Extracting company names from news using AWS Comprehend

#aws #machinelearning #datascience #python

Many business use cases, such as competitor research, finding new customers or partners require a list of companies, that are operating in a particular field.

In my case, I needed a list of startups and investors, that work in clean tech. I decided to do this work in Sagemaker notebook, as it is a good environment for data science work, and allows easy access to all AWS resources.

AWS Comprehend, which I've used to extract the companies, is an out of the box Natural Language Processing service, that allows to perform Named Entity Recognition, text classification and topic modelling.

1. Setting IAM role permissions

AWS controls access to its services, using IAM roles. To use AWS Comprehend in a Sagemaker, we need to assign an access to this service to our role.

We could get a current role from a Sagemaker session.

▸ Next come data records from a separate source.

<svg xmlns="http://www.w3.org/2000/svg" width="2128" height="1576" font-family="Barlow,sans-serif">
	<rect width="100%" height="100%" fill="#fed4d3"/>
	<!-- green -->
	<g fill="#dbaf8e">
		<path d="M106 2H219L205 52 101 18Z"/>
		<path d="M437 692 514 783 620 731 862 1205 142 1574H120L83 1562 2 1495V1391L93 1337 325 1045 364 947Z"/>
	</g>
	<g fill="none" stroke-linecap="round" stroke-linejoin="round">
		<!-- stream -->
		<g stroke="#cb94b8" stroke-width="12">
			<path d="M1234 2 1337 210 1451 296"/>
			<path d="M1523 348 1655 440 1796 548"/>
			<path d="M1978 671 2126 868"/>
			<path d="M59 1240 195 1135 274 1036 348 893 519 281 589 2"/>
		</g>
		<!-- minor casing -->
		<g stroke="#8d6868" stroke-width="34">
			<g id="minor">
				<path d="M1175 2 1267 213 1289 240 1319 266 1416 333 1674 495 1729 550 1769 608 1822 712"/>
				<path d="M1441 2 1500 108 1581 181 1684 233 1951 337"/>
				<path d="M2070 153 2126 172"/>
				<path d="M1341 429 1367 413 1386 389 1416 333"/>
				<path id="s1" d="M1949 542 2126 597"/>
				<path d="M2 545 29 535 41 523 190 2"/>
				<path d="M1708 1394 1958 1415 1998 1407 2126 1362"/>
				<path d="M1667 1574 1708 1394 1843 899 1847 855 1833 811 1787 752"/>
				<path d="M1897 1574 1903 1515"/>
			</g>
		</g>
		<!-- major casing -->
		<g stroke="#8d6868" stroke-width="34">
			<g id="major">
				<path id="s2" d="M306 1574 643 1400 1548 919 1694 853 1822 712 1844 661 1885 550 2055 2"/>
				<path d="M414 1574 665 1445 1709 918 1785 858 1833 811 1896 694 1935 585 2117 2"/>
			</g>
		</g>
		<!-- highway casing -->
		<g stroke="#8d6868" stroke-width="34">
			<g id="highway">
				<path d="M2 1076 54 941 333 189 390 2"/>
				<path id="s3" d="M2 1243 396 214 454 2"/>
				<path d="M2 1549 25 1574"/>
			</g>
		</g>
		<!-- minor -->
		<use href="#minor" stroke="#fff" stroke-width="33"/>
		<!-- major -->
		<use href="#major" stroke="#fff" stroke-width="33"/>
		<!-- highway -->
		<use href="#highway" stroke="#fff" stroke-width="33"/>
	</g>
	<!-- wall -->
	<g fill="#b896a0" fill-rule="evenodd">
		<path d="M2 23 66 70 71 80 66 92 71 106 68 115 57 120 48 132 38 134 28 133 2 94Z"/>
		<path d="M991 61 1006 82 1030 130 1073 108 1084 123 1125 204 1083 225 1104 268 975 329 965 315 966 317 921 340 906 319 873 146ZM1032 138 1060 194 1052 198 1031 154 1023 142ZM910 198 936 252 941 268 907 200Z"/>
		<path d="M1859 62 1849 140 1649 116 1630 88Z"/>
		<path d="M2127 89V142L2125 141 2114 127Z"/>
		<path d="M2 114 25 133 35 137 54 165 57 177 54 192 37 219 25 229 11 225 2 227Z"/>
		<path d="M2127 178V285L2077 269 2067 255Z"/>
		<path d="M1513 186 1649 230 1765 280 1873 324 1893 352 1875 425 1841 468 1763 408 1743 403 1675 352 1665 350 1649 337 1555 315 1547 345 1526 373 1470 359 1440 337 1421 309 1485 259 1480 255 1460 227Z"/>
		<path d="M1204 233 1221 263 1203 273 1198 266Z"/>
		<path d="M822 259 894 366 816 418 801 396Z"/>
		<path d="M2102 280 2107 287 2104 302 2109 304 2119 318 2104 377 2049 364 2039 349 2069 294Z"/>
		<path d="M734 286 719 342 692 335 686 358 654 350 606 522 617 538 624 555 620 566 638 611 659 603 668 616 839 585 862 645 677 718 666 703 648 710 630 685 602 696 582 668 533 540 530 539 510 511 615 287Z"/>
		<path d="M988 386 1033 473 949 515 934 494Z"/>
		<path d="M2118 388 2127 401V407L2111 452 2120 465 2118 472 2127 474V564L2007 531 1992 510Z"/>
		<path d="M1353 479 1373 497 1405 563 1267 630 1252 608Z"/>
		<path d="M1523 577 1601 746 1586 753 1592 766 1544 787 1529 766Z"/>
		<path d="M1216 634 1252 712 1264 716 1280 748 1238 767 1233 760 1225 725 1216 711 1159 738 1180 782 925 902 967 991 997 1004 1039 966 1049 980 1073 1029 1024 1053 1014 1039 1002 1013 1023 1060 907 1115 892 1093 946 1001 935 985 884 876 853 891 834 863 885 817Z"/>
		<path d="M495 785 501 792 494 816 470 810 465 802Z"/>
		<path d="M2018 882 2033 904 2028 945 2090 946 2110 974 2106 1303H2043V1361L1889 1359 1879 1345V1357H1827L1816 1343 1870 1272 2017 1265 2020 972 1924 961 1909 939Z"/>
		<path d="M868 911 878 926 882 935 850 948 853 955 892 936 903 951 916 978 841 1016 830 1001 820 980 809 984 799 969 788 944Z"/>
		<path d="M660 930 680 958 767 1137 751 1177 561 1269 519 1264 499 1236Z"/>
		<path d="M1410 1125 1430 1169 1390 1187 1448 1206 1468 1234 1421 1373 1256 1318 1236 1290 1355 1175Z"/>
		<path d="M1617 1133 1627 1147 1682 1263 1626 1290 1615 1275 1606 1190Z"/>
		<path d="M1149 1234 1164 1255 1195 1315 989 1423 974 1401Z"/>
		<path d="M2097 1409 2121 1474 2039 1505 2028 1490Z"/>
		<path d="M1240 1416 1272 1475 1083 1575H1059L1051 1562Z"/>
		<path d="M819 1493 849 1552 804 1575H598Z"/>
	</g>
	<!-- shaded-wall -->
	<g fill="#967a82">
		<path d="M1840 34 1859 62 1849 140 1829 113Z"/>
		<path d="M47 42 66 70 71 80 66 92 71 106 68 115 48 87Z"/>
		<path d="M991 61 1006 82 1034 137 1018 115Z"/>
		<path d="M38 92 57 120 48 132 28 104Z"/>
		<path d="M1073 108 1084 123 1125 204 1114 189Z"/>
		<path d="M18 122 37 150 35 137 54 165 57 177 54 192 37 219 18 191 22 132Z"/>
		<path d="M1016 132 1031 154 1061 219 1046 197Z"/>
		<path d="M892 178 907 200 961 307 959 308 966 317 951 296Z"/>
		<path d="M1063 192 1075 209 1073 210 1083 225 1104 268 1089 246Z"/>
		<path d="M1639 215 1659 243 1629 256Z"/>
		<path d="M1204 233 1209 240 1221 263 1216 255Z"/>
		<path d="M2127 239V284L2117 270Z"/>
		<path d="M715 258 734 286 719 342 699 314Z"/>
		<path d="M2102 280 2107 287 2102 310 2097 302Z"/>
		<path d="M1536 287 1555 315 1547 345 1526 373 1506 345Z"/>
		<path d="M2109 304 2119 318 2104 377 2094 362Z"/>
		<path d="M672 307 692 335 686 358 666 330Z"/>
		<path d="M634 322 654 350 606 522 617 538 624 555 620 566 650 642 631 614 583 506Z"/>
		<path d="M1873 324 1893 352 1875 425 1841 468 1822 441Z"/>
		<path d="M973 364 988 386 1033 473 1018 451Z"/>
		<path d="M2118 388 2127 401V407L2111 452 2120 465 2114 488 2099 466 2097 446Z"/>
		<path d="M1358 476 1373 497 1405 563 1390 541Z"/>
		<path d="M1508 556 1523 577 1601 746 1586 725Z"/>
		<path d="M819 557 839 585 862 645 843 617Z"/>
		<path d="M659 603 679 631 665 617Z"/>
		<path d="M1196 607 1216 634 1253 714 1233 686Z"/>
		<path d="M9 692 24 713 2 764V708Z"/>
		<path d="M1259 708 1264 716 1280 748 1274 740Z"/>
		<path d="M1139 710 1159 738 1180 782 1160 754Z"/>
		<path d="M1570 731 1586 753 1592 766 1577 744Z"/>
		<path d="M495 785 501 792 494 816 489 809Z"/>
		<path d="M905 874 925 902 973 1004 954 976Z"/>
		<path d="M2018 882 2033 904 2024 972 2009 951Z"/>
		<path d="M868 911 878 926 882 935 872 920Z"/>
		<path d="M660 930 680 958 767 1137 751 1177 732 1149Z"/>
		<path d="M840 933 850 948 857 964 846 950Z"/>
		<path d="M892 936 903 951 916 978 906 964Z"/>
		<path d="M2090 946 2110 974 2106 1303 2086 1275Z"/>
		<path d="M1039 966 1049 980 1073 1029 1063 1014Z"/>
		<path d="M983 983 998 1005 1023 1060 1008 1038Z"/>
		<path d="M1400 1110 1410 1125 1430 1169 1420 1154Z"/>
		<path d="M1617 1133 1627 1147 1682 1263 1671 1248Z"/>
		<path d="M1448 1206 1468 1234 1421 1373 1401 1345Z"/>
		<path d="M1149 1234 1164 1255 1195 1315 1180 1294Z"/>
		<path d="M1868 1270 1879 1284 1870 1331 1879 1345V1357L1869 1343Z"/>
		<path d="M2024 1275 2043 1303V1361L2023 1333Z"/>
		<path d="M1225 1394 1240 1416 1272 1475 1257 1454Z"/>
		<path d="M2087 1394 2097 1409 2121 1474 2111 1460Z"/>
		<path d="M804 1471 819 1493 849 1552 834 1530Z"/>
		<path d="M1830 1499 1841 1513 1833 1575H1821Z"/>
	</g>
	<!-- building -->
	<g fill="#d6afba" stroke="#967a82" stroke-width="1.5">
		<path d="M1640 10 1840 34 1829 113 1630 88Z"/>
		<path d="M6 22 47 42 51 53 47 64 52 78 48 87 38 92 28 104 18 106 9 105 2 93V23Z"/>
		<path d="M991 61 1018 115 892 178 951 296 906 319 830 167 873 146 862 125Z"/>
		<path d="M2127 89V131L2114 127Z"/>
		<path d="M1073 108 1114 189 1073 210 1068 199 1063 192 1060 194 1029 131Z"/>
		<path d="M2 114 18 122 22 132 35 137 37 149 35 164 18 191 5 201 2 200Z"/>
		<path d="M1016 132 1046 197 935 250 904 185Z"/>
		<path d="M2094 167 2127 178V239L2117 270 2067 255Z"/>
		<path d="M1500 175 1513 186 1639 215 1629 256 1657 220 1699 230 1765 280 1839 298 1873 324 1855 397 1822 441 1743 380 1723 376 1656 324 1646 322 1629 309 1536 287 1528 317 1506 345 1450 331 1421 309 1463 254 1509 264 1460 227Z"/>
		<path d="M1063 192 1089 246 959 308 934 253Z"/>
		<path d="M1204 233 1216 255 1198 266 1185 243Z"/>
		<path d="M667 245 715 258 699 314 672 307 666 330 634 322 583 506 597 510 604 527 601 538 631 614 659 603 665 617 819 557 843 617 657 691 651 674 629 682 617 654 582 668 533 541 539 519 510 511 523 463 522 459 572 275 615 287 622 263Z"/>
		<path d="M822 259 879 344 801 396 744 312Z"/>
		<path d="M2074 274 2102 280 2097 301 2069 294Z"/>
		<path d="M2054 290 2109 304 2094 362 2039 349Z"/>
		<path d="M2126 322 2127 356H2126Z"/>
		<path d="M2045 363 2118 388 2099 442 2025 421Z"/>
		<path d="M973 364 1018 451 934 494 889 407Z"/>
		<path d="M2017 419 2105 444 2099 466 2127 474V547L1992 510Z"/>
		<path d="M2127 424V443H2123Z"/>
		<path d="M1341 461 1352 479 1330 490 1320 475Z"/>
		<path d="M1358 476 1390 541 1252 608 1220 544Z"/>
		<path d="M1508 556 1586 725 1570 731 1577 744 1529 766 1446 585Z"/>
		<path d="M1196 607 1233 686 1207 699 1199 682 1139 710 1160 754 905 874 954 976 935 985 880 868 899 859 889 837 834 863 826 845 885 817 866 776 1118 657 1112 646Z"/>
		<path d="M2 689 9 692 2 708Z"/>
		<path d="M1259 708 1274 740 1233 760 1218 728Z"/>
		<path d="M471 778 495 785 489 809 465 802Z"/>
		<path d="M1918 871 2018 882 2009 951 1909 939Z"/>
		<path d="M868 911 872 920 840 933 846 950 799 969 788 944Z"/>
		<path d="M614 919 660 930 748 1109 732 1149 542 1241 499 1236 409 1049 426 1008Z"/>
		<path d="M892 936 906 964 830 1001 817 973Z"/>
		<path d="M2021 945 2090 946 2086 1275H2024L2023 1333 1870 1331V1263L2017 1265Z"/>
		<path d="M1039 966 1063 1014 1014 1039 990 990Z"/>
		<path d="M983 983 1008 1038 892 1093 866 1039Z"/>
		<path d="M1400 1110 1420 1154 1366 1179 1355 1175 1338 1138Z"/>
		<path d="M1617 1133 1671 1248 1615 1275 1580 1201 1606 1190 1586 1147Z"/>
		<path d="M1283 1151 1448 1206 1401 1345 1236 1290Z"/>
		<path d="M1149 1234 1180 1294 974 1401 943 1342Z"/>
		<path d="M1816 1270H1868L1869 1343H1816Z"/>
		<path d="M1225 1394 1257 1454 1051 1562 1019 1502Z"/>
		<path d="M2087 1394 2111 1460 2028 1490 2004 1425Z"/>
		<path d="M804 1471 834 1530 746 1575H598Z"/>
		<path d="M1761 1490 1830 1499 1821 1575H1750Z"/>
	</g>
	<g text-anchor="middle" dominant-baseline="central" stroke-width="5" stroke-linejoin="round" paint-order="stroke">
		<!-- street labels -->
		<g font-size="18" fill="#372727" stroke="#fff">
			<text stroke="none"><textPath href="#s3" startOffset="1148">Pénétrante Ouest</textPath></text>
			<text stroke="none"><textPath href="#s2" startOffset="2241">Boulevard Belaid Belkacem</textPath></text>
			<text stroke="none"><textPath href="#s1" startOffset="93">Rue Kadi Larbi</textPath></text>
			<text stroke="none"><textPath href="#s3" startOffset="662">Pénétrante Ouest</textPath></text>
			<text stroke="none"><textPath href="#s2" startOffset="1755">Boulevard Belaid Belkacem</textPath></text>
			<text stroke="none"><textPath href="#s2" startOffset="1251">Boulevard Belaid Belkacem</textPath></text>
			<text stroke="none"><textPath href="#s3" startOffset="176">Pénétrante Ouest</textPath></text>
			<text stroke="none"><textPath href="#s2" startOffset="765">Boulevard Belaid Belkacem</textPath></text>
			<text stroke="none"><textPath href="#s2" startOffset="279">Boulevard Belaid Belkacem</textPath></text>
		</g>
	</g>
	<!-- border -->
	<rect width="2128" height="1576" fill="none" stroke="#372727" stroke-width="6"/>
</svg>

sagemaker_session = sagemaker.Session()
role = sagemaker.get_execution_role()

Once we know, what role is used, we can attach AWS Comprehend permissions to it.

2. Fetching data from S3 bucket

For this analysis we need just a few libraries, such as boto3, sagemaker, pandas and seaborn.

import boto3
import pandas as pd
import sagemaker

from tqdm.notebook import tqdm
tqdm.pandas()

import seaborn as sns
sns.set_theme(style="whitegrid")

The source data for analysis are TechCrunch articles from 2012 to 2021, filtered by clean tech category with machine learning. Let's fetch the data from s3 bucket. We are particularly interested in clean_text field, which contains a cleaned body of the article.

# Load the dataset
s3 = boto3.client('s3')
obj = s3.get_object(Bucket = 'mysustinero',Key = 'cleantechs_predicted.csv')

techcrunch_data = pd.read_csv(obj['Body'])

3. Running AWS Comprehend and investigating the response

Let's run AWS Comprehend for a single article and investigate the result.

# launch comprehend client 
client = boto3.client('comprehend')

response = client.batch_detect_entities(
    TextList=[
       techcrunch_data['clean_text'][819],
    ],
    LanguageCode='en'
)

Response is a JSON object, which contains extracted entities with the accuracy and offsets. There are a number of entities available, including ORGANIZATION, EVENT, PERSON and LOCATION.

response['ResultList'][0]['Entities']

4. Applying entity extraction to the whole dataset

Once I understood the structure of the response, it was pretty easy to write a function that extracts a list of companies from the text.

def get_organizations(text):
    response = client.batch_detect_entities(TextList=[text[0:4900]],LanguageCode='en')
    # getting all entities
    data = response['ResultList'][0]['Entities']

    # get all dictionaries that contain orgs
    orgs = [d for d in data if d['Type'] == 'ORGANIZATION']

    # extract unique orgs, using set comprehension
    unique_orgs = {d['Text'] for d in orgs}

    return unique_orgs

Then it's time to apply it to the whole dataset.

df['orgs_list'] = df['clean_text'].progress_apply(get_organizations)

To normalise a dataset, so there is a link between article url and company name, I use pandas explode() function.

# reshape a dataset
result_final = result.explode('orgs_list')

Let's calculate how many unique companies we extracted using this method.

orgs = result_final['orgs_list'].unique()
len(orgs)
# 5507

5. Analyse what Clean Tech companies Techcrunch writes about

After extracting company names, we could run different kinds of analysis. I wanted to extract data what companies in this field TechCrunch writes most about.

#calculate companies mentioned
dff = result_final.groupby(['orgs_list']).size().reset_index()
dff = dff.rename(columns= {0: 'count', 'orgs': 'company'})

# Generating most popular cleantech companies
dff_chart=dff[dff['count']>15]
categories_chart = sns.barplot(
    y="company", 
    x="count", 
    data= dff_chart, 
    order=dff_chart
    .sort_values('count', ascending=False).company).set(title='Most Mentioned Companies in TechCrunch CleanTech articles')

We see that Tesla mentioned quite a lot of time in articles about clean tech amongst other companies. Interestingly Monsanto is also mentioned quite a lot, probably in a comparison to clean tech start ups.

Using AWS Comprehend allowed me to quickly generate a list of companies in clean tech ecosystem. This saves a lot of time versus a traditional method, when such datasets are created manually by an analyst.

As the list is generated by machine learning there are bound to be mistakes, and companies not in clean tech area, that are just mentioned in the articles. However, quality checking a generated list is still much more simple and fast.